5. The next contention of learned counsel for the assessee is that an adequate opportunity was not given to the assessee when the, proceedings were taken up on August 29, 1962. It is pointed out that the notice dated August 27, 1962, was served on the next day, and there was hardly any time for the assessee to prepare his case.
6. The question, we think, must be decided in the light of what prejudice, if any, has been caused to the assessee. The notice under Section 33B issued on August 27, 1962, was served on Sundar Das the next day. Notice was also served by affixation. No attempt was made by the assessee to appear on August 29, 1962, through a person competent to participate in the proceeding 'if the case was considered on the merits. The. assessee merely sent Pokar Das for the purpose of informing the Commissioner that the proceeding had been stayed by the High Court. According to the finding of the Tribunal no attempt was made by the assessee before the Commissioner to secure an adjournment of the proceeding on the ground that sufficient time had not been allowed for preparing the case. There is nothing to show that this finding is incorrect. The order of the Commissioner does not indicate that the assessee, either'through Pokar Das or otherwise, made a grievance before the Commissioner of wantof adequate time to present its case. We are satisfied that the contention of the assessee that adequate time was not afforded to it must be rejected. Besides, the notice dated August 6, 1962, under Section 263 of the Act of 1961 apprised the assessee of the contemplated proceeding as long ago as August 9, 1962. That notice roust be treated as valid in view of the order dated August 8, 1962, issued under Section 298 of the Act of 1961. Pursuant to that order the notice dated August 6, 1962, issued under the Act of 1961 must be deemed to have been issued under the Act of 1922. There is no dispute that the said notice was served on the assessee on August 9, 1962, It is difficult to accept the contention that the assessee did not have sufficient time for preparing its case.
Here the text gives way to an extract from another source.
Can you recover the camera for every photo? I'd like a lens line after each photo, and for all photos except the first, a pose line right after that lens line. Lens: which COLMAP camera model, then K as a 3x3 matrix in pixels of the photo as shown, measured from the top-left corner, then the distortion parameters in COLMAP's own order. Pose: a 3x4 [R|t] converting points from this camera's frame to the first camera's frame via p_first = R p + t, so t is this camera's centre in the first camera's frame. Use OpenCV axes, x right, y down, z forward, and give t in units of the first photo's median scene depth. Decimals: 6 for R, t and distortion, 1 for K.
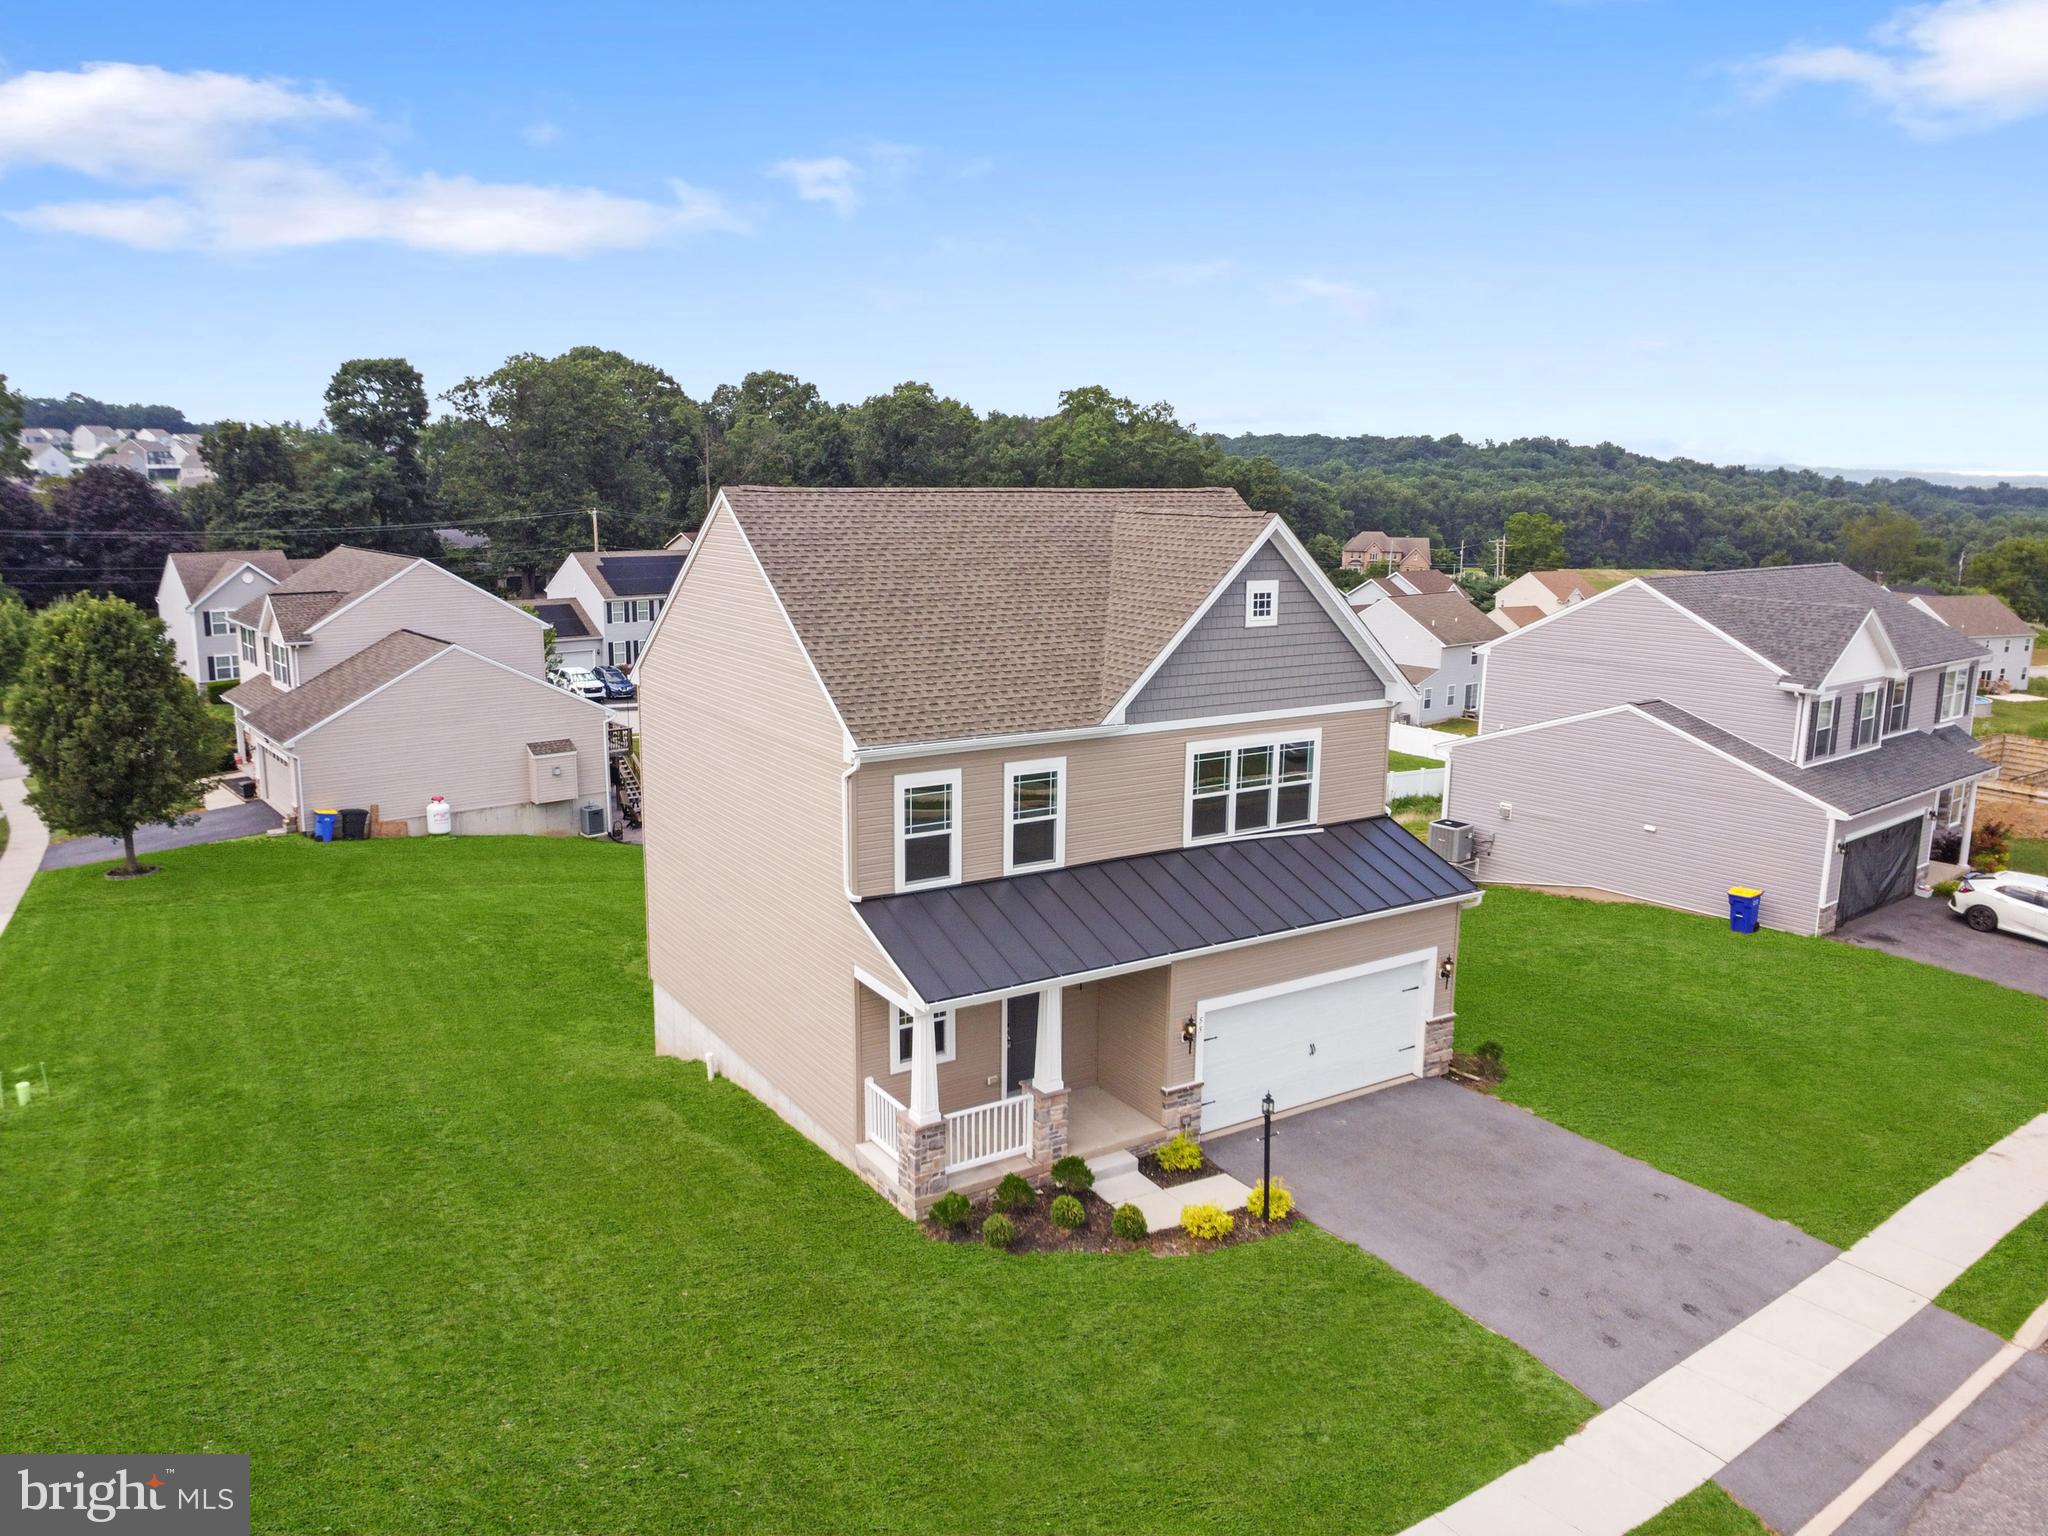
lens RADIAL K [[1493.2, 0, 1017.8], [0, 1493.2, 764.3], [0, 0, 1]] dist [-0.026183, -0.003698]
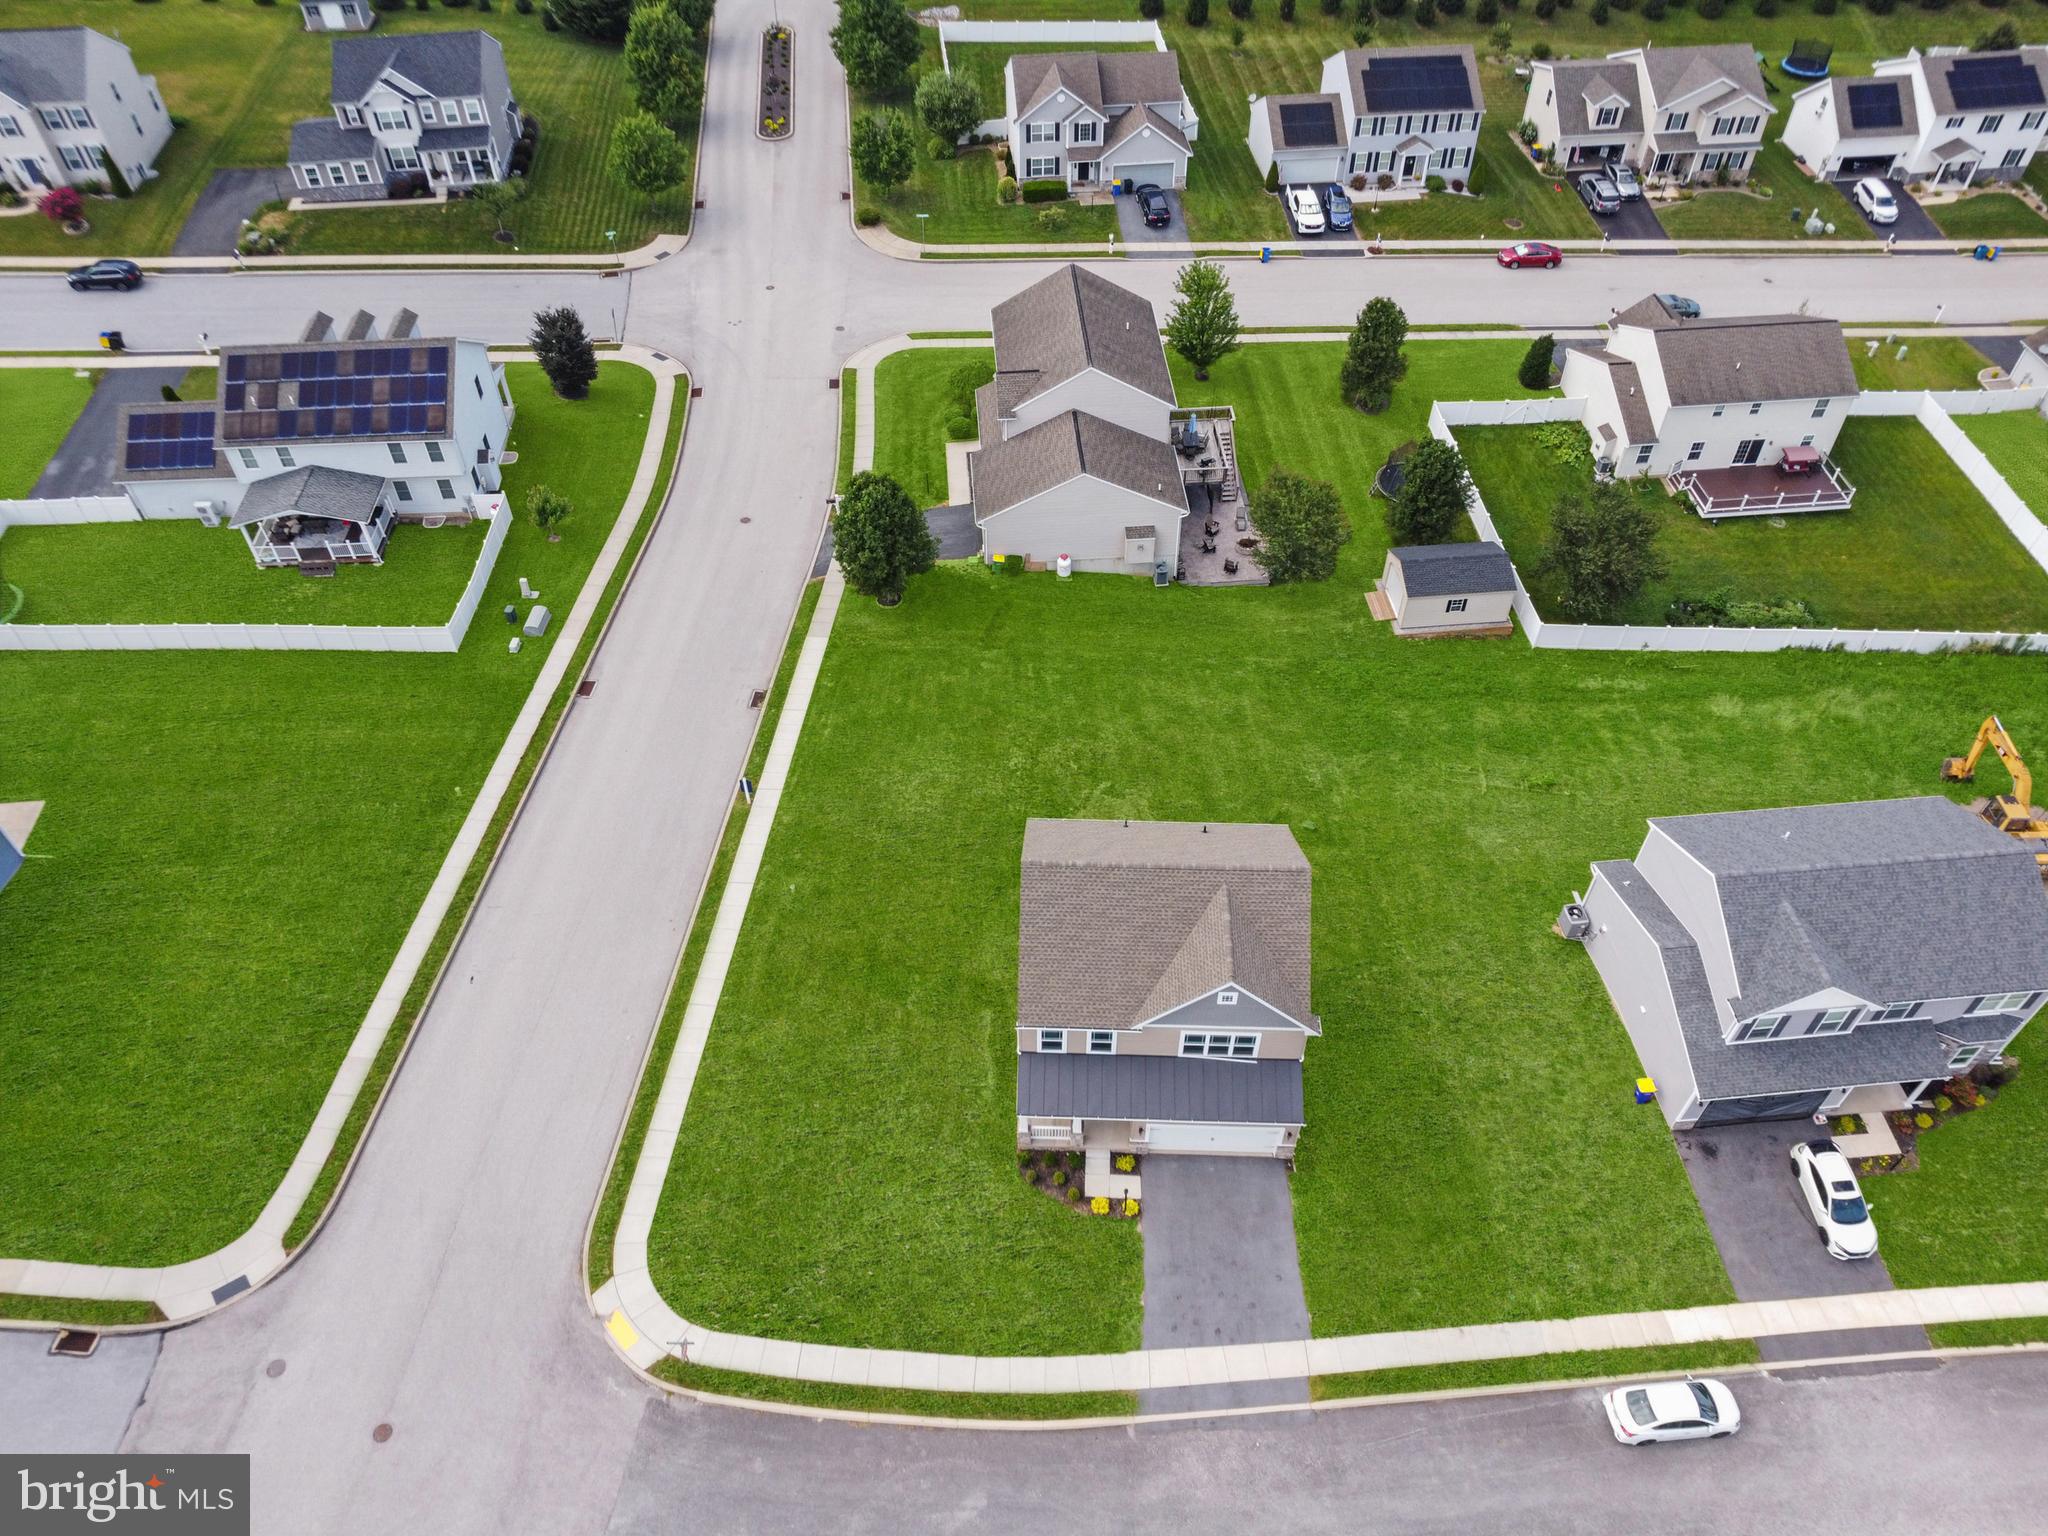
lens RADIAL K [[1493.2, 0, 1017.8], [0, 1493.2, 764.3], [0, 0, 1]] dist [-0.026183, -0.003698]
pose [[0.824502, 0.406630, -0.393508, 0.624483], [-0.095512, 0.785446, 0.611516, -1.667466], [0.557740, -0.466612, 0.686440, -0.502224]]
7. It is also urged that the order under Section 33B is erroneous in so far as it directs the modification of the assessments of the partners. The order, it is said, falls outside the scope of Section 33B. The contention was raised before the Tribunal, and the Tribunal has pointed out that it was concerned with appeal filed by the firm. It was not considering any appoal by the partners. In other words, the Tribunal meant to say that the grievance could be voiced only by the partners and not by the firm. The Tribunal appears to be right in taking that view.
8. In our opinion, the Tribunal is right in holding that the order of the Commissioner of Income-tax under Section 33B was fully within his competence and was a valid and proper order.
9. The questions preferred are answered in the affirmative. The Commissioner of Income-tax is entitled to his costs, which we assess at Rs. 200. Counsel's fee is also assessed in the same figure.